You might think that the auto club would tell the driver that he’d be doing a tow from Maryland to New Jersey and that he might need to show up with more than a quarter tank of diesel, and you might also think that they’d mention to their customer that the tolls aren’t covered, or that they’re like $15 a piece in a tow truck, but you’d be wrong on all counts. We stopped in Elkton to fuel up and grab snacks, but not to drive around the toll on the Maryland/Delaware border. I was momentarily excited when I realized that there wasn’t a toll at the Delaware Memorial Bridge when traveling northbound and that we would be getting back into New Jersey, but that was soon doused.
I have no idea what the rules are regarding tow trucks, but it was a tiny little thing, and I have no idea why the driver decided to go into the weigh station.
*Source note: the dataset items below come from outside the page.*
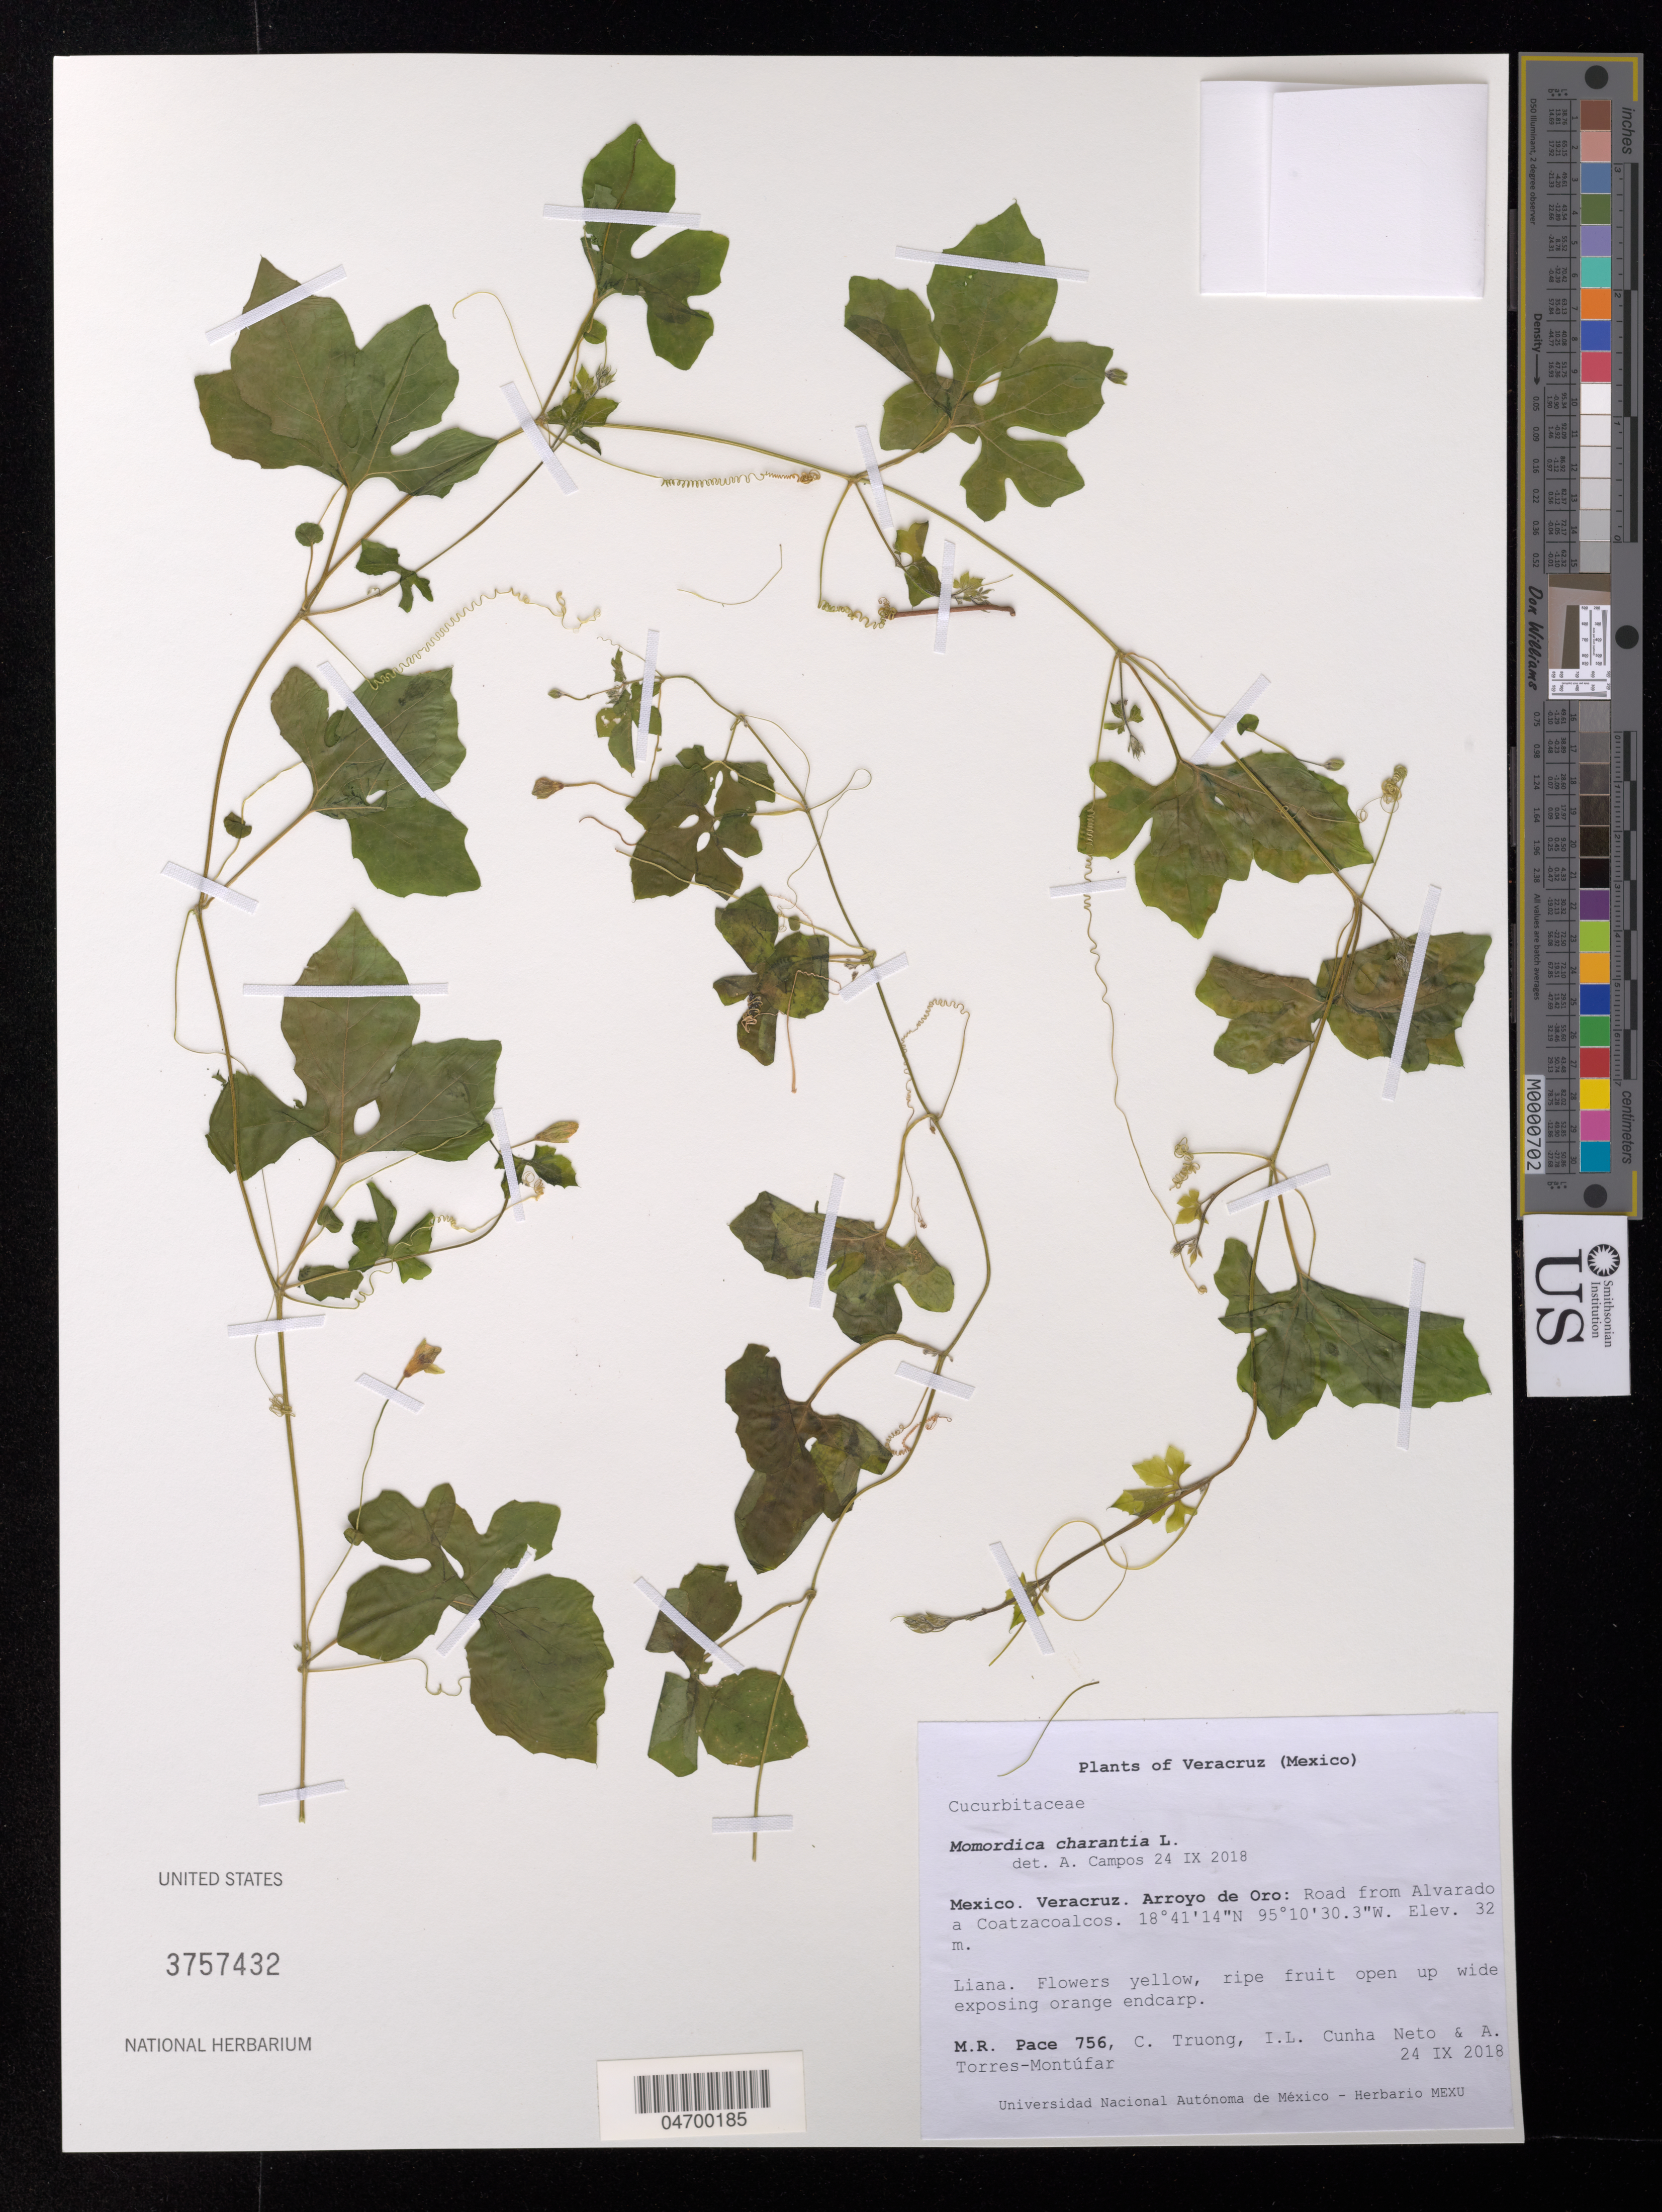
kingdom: Plantae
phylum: Tracheophyta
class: Magnoliopsida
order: Cucurbitales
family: Cucurbitaceae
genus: Momordica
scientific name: Momordica charantia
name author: L.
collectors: M. R. Pace, C. Truong, I. L. Cunha Neto & A. Torres-Montúfar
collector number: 756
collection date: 2018-09-24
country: Mexico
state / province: Veracruz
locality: Veracruz. Arroyo de Oro: Road from Alvarado a Coatzacoalcos.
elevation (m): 32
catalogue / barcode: US 3757432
We didn’t fail on weight, but were still instructed to go into the parking zone for inspection. We instead went to the inspection zone for parking and Jen and I jumped out of the truck immediately to hide the fact that she wasn’t wearing the useless and hidden lap belt on her half seat. Since we were in the wrong area and leaping out of the truck for no apparent reason, the troopers got pretty antsy, but took no action other than to declare “You’re not taking that rig in here.” With no further instruction we nearly got into the correct portion of the parking lot and waited for the other trooper to roll out in his Suburban. He prefaced his request for commercial driving credentials with a warning that he was aware of our driver’s prior issues with not carrying his medical card, which, it turned out, just happened to be “in his other truck” that day. I started to wonder about the protocol when a tow truck carrying my dead pickup gets impounded. I mean, in addition to this excuse being less than one full step above “my dog ate it,” it was also pretty obvious from looking at the guy that he was more likely to pass the California Bar Exam on intuition alone than a physical examination. I really thought that we’d be calling in another tow when the driver accidentally discharged his fire extinguisher at the cop while he was trying to inspect it, but thanks to a compelling performance by Jen of her seat belt usage, the driver got off with a warning and we were able to successfully complete that day’s defeat.